Netflix’s eight-episode Sweet Tooth series will debut on June 4th. It’s a live-action take on the comics, one that maintains the same basic premise: Gus, a nine-year-old boy with deer antlers, lives in relative isolation with his father, before eventually setting out into the larger world alongside a wanderer named Jepperd. (There are other changes, but they venture into spoiler territory.) Aside from the move to live-action, one of the biggest shifts is pacing. Sweet Tooth is a real page-turner in comic book form, but the show moves much more leisurely, lingering on key moments. That’s by design.

“We wanted to draw things out a bit more.”

“We wanted to draw things out a bit more,” explains Burrell. “We wanted to give more time to Gus and Jepperd together. We wanted to slow down and ensure we were really inside all of the characters.” This also gives the show time to steadily introduce some of the more fantastical concepts, like the hybrids themselves, as early on, the focus is almost entirely on Gus. “We really wanted to slowly get the audience on board with this very specific type of new human, and really get them emotionally invested in Gus before opening it up too wide,” Burrell adds. “It was an intentional thing. We want the audience to be with these characters and not removed from them.”

This focus on Gus is also where that hope comes from. The boy, played by Christian Convery, has a wide-eyed optimism that’s easy to get caught up in, particularly when it’s played against Jepperd’s cynicism. In fact, there’s almost a schism in the show, where the younger characters seem able to deal with the state of the world in a much more positive way compared to the adults. So even if there are incredibly dark moments, there’s a sense of balance. “We wanted to make sure that humanity wasn’t depicted in just such a dark, foreboding way,” Burrell says, adding, “We talked a lot about not wanting audiences to be alienated by the world. That kind of hopeless feeling you get after you watch a show that has a bleakness to it. Then it was just about leaning into Gus.”

“We talked a lot about not wanting audiences to be alienated by the world.”

She describes the show’s vibe as a “storybook dystopia,” a feeling that was enhanced by filming in New Zealand. (The story is set in the US.) “We went to New Zealand, and it has this kind of heightened magic to it,” Burrell says. “The trees look slightly different, the mountains are bigger. It allowed us to really accentuate the beauty of nature.”

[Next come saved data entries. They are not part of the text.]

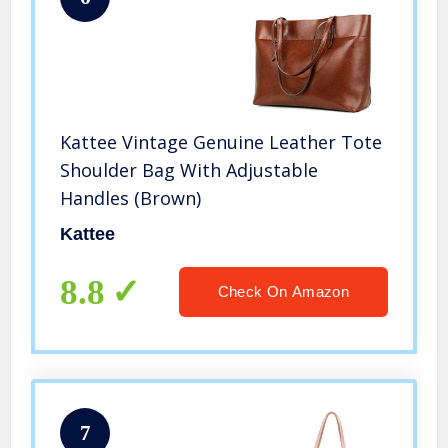
Kattee Vintage Genuine Leather Tote
Shoulder Bag With Adjustable
Handles (Brown)
Kattee
8.8
Check On Amazon
7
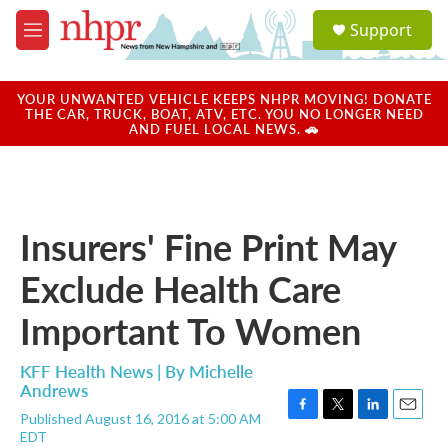
Skip to main content
S
Support
e
M
a
e
r
n
c
u
YOUR UNWANTED VEHICLE KEEPS NHPR MOVING! DONATE
h
THE CAR, TRUCK, BOAT, ATV, ETC. YOU NO LONGER NEED
AND FUEL LOCAL NEWS. 🚗
u
e
r
y
Insurers' Fine Print May
Exclude Health Care
Important To Women
KFF Health News | By
Michelle
Andrews
Published August 16, 2016 at 5:00 AM
F
T
L
E
EDT
a
w
i
m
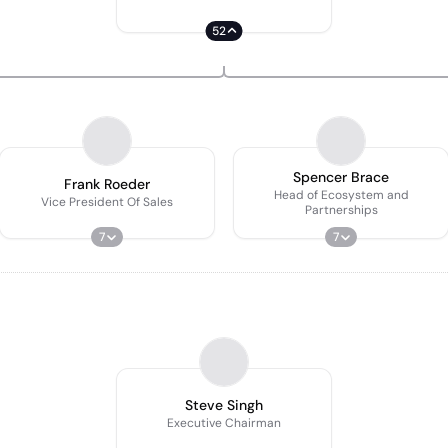
52
Spencer Brace
Frank Roeder
Head of Ecosystem and
Vice President Of Sales
Partnerships
7
7
Steve Singh
Executive Chairman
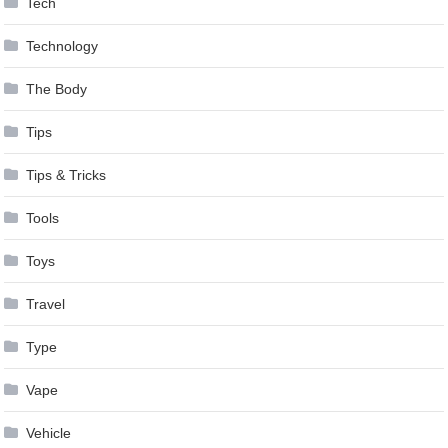
Tech
Technology
The Body
Tips
Tips & Tricks
Tools
Toys
Travel
Type
Vape
Vehicle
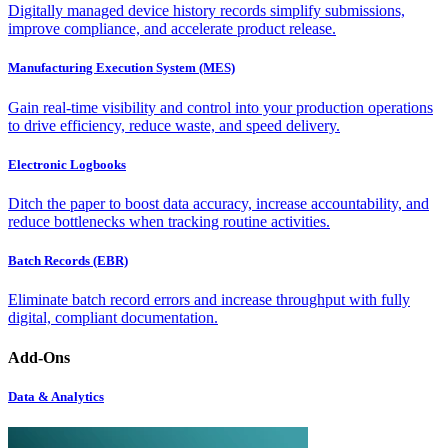
Digitally managed device history records simplify submissions,
improve compliance, and accelerate product release.
Manufacturing Execution System (MES)
Gain real-time visibility and control into your production operations
to drive efficiency, reduce waste, and speed delivery.
Electronic Logbooks
Ditch the paper to boost data accuracy, increase accountability, and
reduce bottlenecks when tracking routine activities.
Batch Records (EBR)
Eliminate batch record errors and increase throughput with fully
digital, compliant documentation.
Add-Ons
Data & Analytics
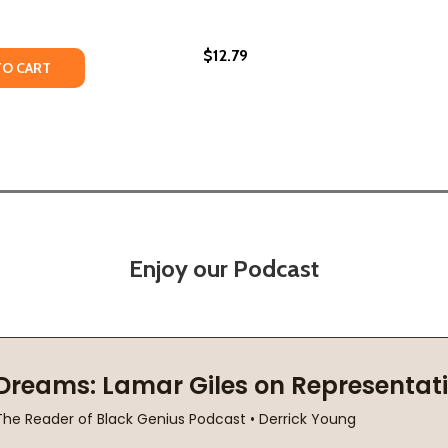
$12.79
TY OF THE FIVE WOUNDS (PB) (2022)
ANTITY OF THE FIVE WOUNDS (PB) (2022)
TO CART
Enjoy our Podcast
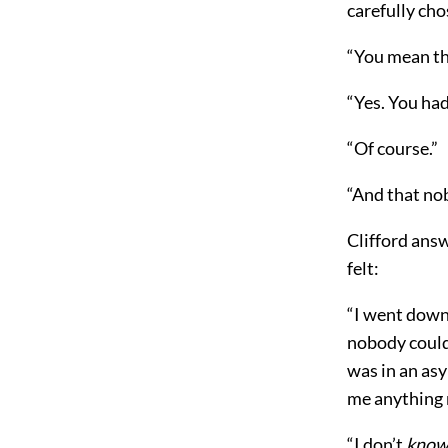
carefully cho
“You mean th
“Yes. You had
“Of course.”
“And that no
Clifford answ
felt:
“I went down 
nobody could
was in an asy
me anything m
“I don’t
kno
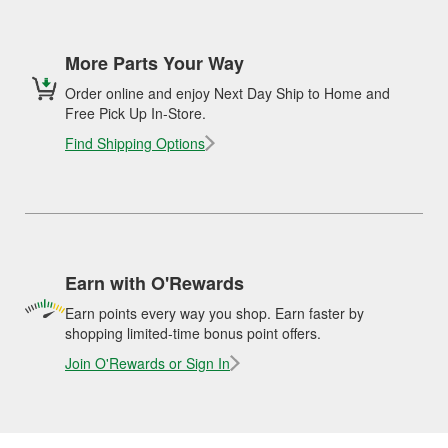
More Parts Your Way
Order online and enjoy Next Day Ship to Home and
Free Pick Up In-Store.
Find Shipping Options
Earn with O'Rewards
Earn points every way you shop. Earn faster by
shopping limited-time bonus point offers.
Join O'Rewards or Sign In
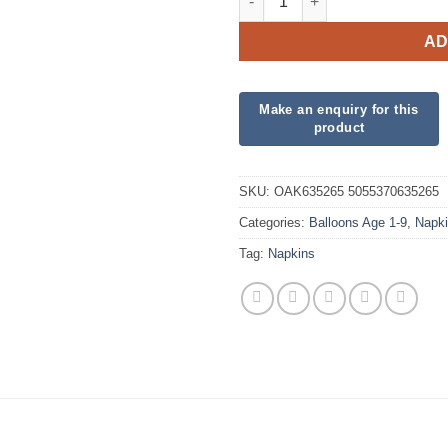
AD
SKU:
OAK635265 5055370635265
Categories:
Balloons Age 1-9
,
Napk
Tag:
Napkins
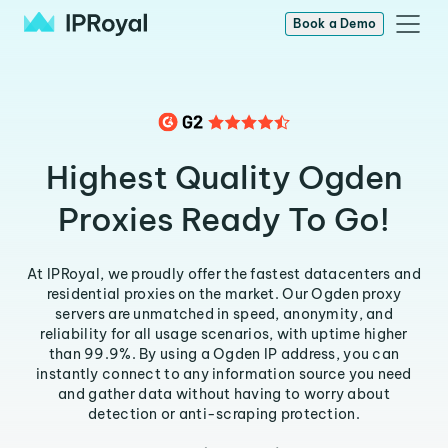
Book a Demo
Highest Quality Ogden
Proxies Ready To Go!
At IPRoyal, we proudly offer the fastest datacenters and
residential proxies on the market. Our Ogden proxy
servers are unmatched in speed, anonymity, and
reliability for all usage scenarios, with uptime higher
than 99.9%. By using a Ogden IP address, you can
instantly connect to any information source you need
and gather data without having to worry about
detection or anti-scraping protection.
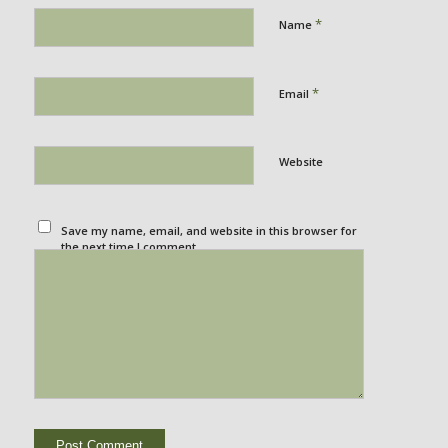
*
Name
*
Email
Website
Save my name, email, and website in this browser for
the next time I comment.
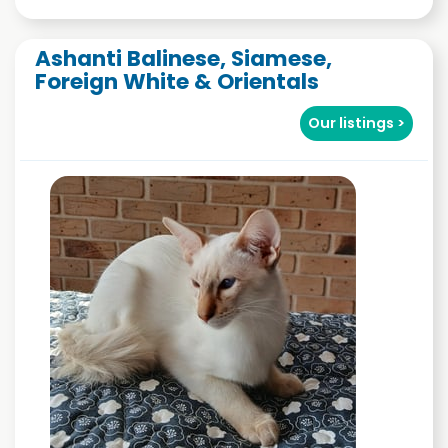
Ashanti Balinese, Siamese,
Foreign White & Orientals
Our listings >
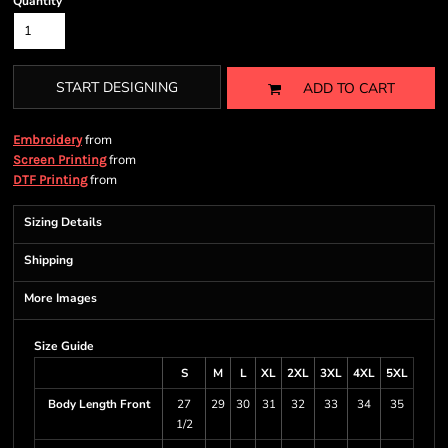
Quantity
START DESIGNING
ADD TO CART
from
Embroidery
from
Screen Printing
from
DTF Printing
Sizing Details
Shipping
More Images
Size Guide
S
M
L
XL
2XL
3XL
4XL
5XL
Body Length Front
27
29
30
31
32
33
34
35
1/2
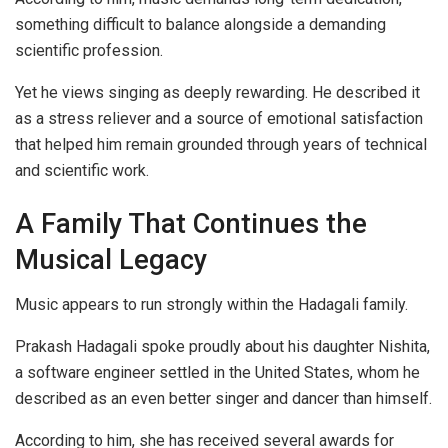
something difficult to balance alongside a demanding
scientific profession.
Yet he views singing as deeply rewarding. He described it
as a stress reliever and a source of emotional satisfaction
that helped him remain grounded through years of technical
and scientific work.
A Family That Continues the
Musical Legacy
Music appears to run strongly within the Hadagali family.
Prakash Hadagali spoke proudly about his daughter Nishita,
a software engineer settled in the United States, whom he
described as an even better singer and dancer than himself.
According to him, she has received several awards for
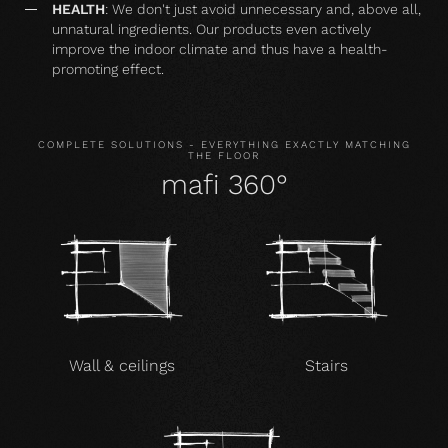
HEALTH
: We don't just avoid unnecessary and, above all,
unnatural ingredients. Our products even actively
improve the indoor climate and thus have a health-
promoting effect.
COMPLETE SOLUTIONS - EVERYTHING EXACTLY MATCHING
THE FLOOR
mafi 360°
Wall & ceilings
Stairs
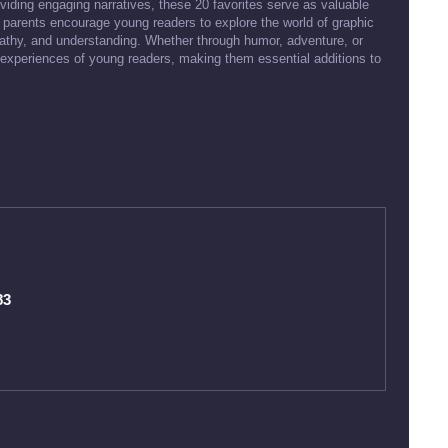
viding engaging narratives, these 20 favorites serve as valuable
parents encourage young readers to explore the world of graphic
mpathy, and understanding. Whether through humor, adventure, or
 experiences of young readers, making them essential additions to
83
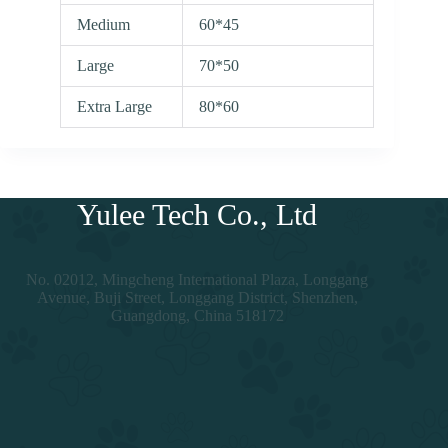
Medium
60*45
Large
70*50
Extra Large
80*60
Yulee Tech Co., Ltd
No. 02012, Mingcheng International Plaza, Longgang
Avenue, Buji Street, Longgang District, Shenzhen,
Guangdong, China 518172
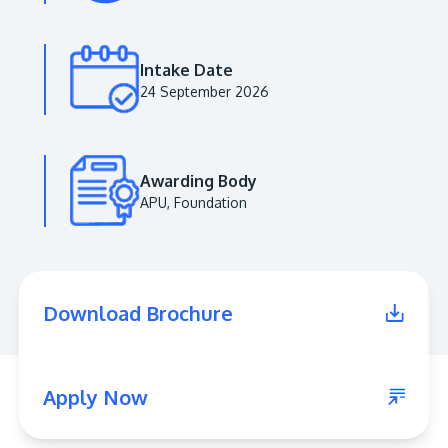
Intake Date
24 September 2026
Awarding Body
APU, Foundation
MALAYSIA'S BEST TECHNOLOGY UNIVERSITY
APU was awarded the Premier Digital Tech
Download Brochure
Institution status by the Malaysia Digital
Economy Corporation (MDEC).
Learn More
Apply Now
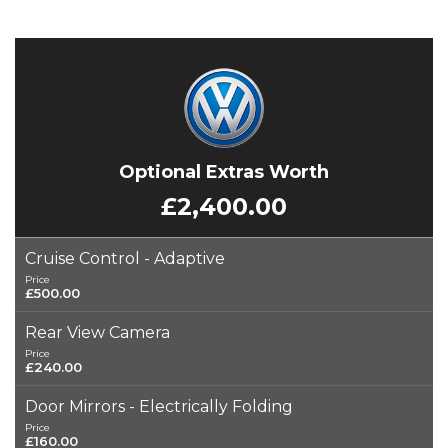
Optional Extras Worth
£2,400.00
Cruise Control - Adaptive
Price
£500.00
Rear View Camera
Price
£240.00
Door Mirrors - Electrically Folding
Price
£160.00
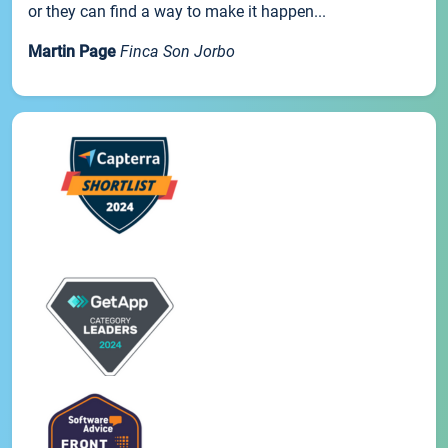
or they can find a way to make it happen...
Martin Page
Finca Son Jorbo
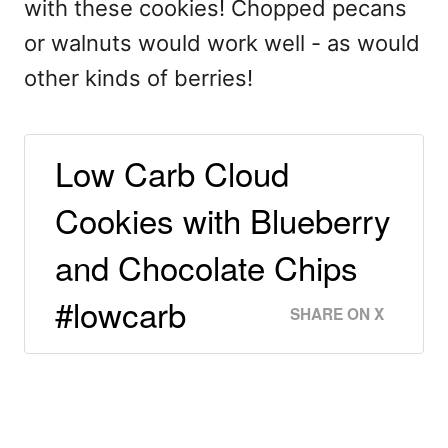
with these cookies! Chopped pecans
or walnuts would work well - as would
other kinds of berries!
Low Carb Cloud
Cookies with Blueberry
and Chocolate Chips
#lowcarb
SHARE ON X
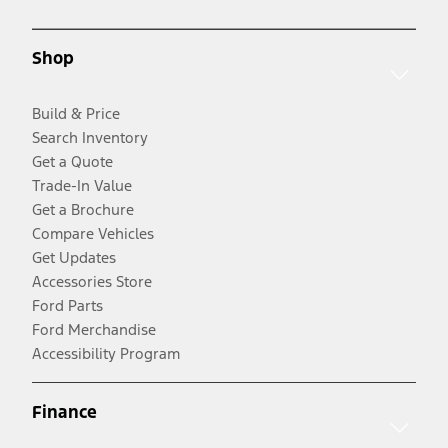
Shop
Build & Price
Search Inventory
Get a Quote
Trade-In Value
Get a Brochure
Compare Vehicles
Get Updates
Accessories Store
Ford Parts
Ford Merchandise
Accessibility Program
Finance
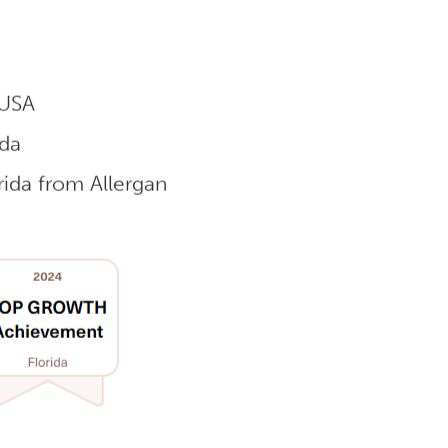
 USA
ida
ida from Allergan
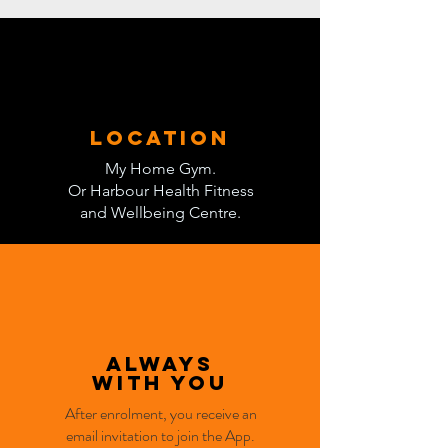
location
My Home Gym.
Or Harbour Health Fitness
and Wellbeing Centre.
Always
with you
After enrolment, you receive an
email invitation to join the App.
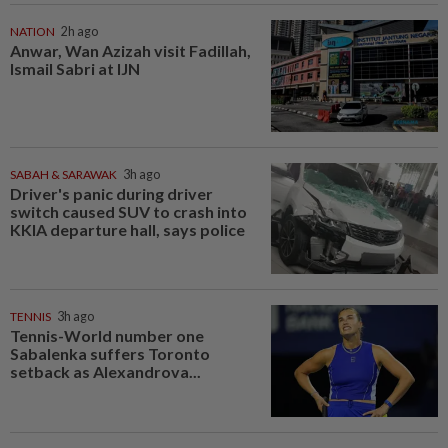
NATION
2h ago
Anwar, Wan Azizah visit Fadillah,
Ismail Sabri at IJN
SABAH & SARAWAK
3h ago
Driver's panic during driver
switch caused SUV to crash into
KKIA departure hall, says police
TENNIS
3h ago
Tennis-World number one
Sabalenka suffers Toronto
setback as Alexandrova...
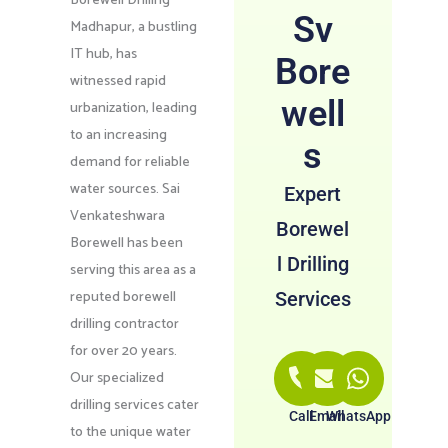
Borewell Drilling
Sv
Madhapur, a bustling
IT hub, has
Bore
witnessed rapid
well
urbanization, leading
to an increasing
s
demand for reliable
water sources. Sai
Expert
Venkateshwara
Borewel
Borewell has been
l Drilling
serving this area as a
reputed borewell
Services
drilling contractor
for over 20 years.
Our specialized
drilling services cater
Call
Email
WhatsApp
to the unique water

The pilot for Sweet Tooth was filmed in 2019, before the current pandemic, and it wasn’t until it came time to write the rest of the season that “the world went nuts,” as Burrell describes it. The real-world pandemic had some influence over the show’s comparatively lighter tone, though it didn’t alter the actual story in any way. That said, Burrell notes that a tension could be felt during filming, particularly during one scene (which I won’t spoil) that feels eerily familiar after a 2020 filled with lockdowns and quarantines. “On set, you could hear a pin drop,” she explains.

Sweet Tooth
Photo: Netflix

This all raises an interesting question: why are people drawn to these stories, particularly as they more closely resemble our own reality (deer children aside)? The last year has seen major releases like the grim The Last of Us Part II, Amazon’s take on the Stephen King classic The Stand, and the surprising heartwarming film Love and Monsters, to name just a few. Burrell has a theory as to why this kind of post-apocalyptic setting continues to resonate.

“There’s a tension to: what if it’s all over? I think the idea of the human spirit and the future, wrestling back constantly, is just so powerful,” she explains. “The Last of Us is a great example. Seeing what humans are willing to do for one another; obviously it can get very dark, like in that instance. But it’s just really powerful to see what people do for one another. I think now more than ever we need to feel that.”